- [练习] 请逐字照录下面这篇关于黄瓜霜霉病cDNA文库的摘要全文，不增不删，也不改动任何字句。

- [文档节选]
====
霜霉病菌诱导的黄瓜叶片cDNA文库构建及其表达序列标签(ESTs)分析

摘要

黄瓜是全球十大蔬菜栽培作物之一，我国的黄瓜总种植面积及总产量目前已跃居世界首位，而黄瓜霜霉病作为全球范围内黄瓜产区主要叶部病害之一，严重威胁着黄瓜的正常生产。鉴于目前黄瓜霜霉病的分子生物学研究较少和ESTs分析功能基因组具有的明显优越性，构建受霜霉菌侵染的黄瓜叶片cDNA文库并进行ESTs分析，对于研究黄瓜与霜霉菌互作过程中的基因表达，克隆黄瓜抗霜霉病基因，明了黄瓜的抗病机理具有重要指导意义。
　　 试验比较了目前常用的十种RNA提取方法对黄瓜不同组织（根、茎、叶和幼果）总RNA的提取效果，进而采用改良SDS法提取接种霜霉病菌后第4h、8h、16h、24h、48h和72h的抗霜霉病黄瓜品种‘649’的叶片总RNA，等量混合作为反转录模板，使用CreatorTMSMARTTMcDNALibraryConstructionKit构建霜霉菌接种初期黄瓜叶片的全长cDNA文库，从中随机大规模挑取阳性克隆进行序列测定并进行全面的生物信息学分析。主要研究结果如下：
　　 1.黄瓜属于RNA易提取植物，十种方法基本上都可以从黄瓜四种组织中提取到RNA，但提取效果间存在一定的差异。十种方法对黄瓜叶和幼果中RNA的提取效果普遍优于对黄瓜根和茎中RNA的提取；对黄瓜叶片RNA提取效果较好的方法有RNAPlant试剂法和改良SDS法；对黄瓜幼果RNA提取效果较好的方法有Trizol法、SDS法和改良SDS法；十种方法提取黄瓜根和茎中的RNA，在纯度方面均不高，但基本上都可保证所提RNA的完整性。
====
- [提供的数据]
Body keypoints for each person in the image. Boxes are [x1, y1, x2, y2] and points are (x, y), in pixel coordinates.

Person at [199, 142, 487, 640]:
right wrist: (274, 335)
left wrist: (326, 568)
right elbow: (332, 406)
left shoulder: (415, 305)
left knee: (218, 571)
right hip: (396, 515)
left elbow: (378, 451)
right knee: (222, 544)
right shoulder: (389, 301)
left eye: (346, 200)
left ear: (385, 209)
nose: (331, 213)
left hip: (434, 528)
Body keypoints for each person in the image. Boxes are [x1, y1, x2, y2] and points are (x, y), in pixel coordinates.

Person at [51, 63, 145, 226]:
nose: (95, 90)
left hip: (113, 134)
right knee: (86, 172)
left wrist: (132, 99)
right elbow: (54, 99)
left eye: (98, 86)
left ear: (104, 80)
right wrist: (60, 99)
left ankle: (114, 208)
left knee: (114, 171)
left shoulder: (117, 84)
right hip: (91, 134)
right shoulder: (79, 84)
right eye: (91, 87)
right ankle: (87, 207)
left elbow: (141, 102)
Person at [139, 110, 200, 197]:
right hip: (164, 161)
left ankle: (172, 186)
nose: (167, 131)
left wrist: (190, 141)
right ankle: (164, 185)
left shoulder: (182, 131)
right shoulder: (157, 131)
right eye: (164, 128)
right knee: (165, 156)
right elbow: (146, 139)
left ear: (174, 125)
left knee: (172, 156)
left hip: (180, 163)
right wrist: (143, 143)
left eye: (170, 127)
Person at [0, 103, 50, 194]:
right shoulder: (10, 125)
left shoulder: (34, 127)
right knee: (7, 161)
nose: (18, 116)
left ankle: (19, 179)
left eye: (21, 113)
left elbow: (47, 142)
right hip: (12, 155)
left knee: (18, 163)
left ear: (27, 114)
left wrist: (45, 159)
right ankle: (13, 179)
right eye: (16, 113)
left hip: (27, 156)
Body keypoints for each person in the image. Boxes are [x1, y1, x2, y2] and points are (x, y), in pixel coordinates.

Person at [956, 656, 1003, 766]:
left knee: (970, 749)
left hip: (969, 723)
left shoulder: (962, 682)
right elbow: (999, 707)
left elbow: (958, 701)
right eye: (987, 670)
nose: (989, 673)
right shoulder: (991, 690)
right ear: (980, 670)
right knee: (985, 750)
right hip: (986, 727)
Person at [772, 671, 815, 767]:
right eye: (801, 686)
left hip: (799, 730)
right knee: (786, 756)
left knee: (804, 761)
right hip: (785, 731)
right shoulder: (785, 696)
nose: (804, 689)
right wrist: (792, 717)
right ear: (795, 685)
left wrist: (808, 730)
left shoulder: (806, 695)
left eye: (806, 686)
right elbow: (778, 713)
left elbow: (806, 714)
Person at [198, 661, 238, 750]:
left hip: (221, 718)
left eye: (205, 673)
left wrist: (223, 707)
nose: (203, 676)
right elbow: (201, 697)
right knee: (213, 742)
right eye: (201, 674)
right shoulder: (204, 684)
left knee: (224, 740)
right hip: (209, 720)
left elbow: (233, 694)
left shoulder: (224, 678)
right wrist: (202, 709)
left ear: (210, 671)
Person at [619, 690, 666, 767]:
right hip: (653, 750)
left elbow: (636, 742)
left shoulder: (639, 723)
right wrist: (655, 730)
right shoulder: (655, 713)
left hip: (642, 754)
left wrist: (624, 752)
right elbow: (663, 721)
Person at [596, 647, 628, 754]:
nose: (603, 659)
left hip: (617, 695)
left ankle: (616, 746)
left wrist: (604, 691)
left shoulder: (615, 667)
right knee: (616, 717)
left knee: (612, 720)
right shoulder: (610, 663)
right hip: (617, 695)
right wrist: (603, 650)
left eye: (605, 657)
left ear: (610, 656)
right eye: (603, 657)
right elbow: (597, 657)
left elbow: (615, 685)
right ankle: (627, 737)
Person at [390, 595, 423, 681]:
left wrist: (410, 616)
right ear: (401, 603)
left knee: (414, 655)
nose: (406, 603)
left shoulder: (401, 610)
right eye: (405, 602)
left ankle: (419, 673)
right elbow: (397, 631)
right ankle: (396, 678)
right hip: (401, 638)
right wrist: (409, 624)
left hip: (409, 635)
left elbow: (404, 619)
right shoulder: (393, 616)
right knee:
====
- [参考答案]
霜霉病菌诱导的黄瓜叶片cDNA文库构建及其表达序列标签(ESTs)分析

摘要

黄瓜是全球十大蔬菜栽培作物之一，我国的黄瓜总种植面积及总产量目前已跃居世界首位，而黄瓜霜霉病作为全球范围内黄瓜产区主要叶部病害之一，严重威胁着黄瓜的正常生产。鉴于目前黄瓜霜霉病的分子生物学研究较少和ESTs分析功能基因组具有的明显优越性，构建受霜霉菌侵染的黄瓜叶片cDNA文库并进行ESTs分析，对于研究黄瓜与霜霉菌互作过程中的基因表达，克隆黄瓜抗霜霉病基因，明了黄瓜的抗病机理具有重要指导意义。
　　 试验比较了目前常用的十种RNA提取方法对黄瓜不同组织（根、茎、叶和幼果）总RNA的提取效果，进而采用改良SDS法提取接种霜霉病菌后第4h、8h、16h、24h、48h和72h的抗霜霉病黄瓜品种‘649’的叶片总RNA，等量混合作为反转录模板，使用CreatorTMSMARTTMcDNALibraryConstructionKit构建霜霉菌接种初期黄瓜叶片的全长cDNA文库，从中随机大规模挑取阳性克隆进行序列测定并进行全面的生物信息学分析。主要研究结果如下：
　　 1.黄瓜属于RNA易提取植物，十种方法基本上都可以从黄瓜四种组织中提取到RNA，但提取效果间存在一定的差异。十种方法对黄瓜叶和幼果中RNA的提取效果普遍优于对黄瓜根和茎中RNA的提取；对黄瓜叶片RNA提取效果较好的方法有RNAPlant试剂法和改良SDS法；对黄瓜幼果RNA提取效果较好的方法有Trizol法、SDS法和改良SDS法；十种方法提取黄瓜根和茎中的RNA，在纯度方面均不高，但基本上都可保证所提RNA的完整性。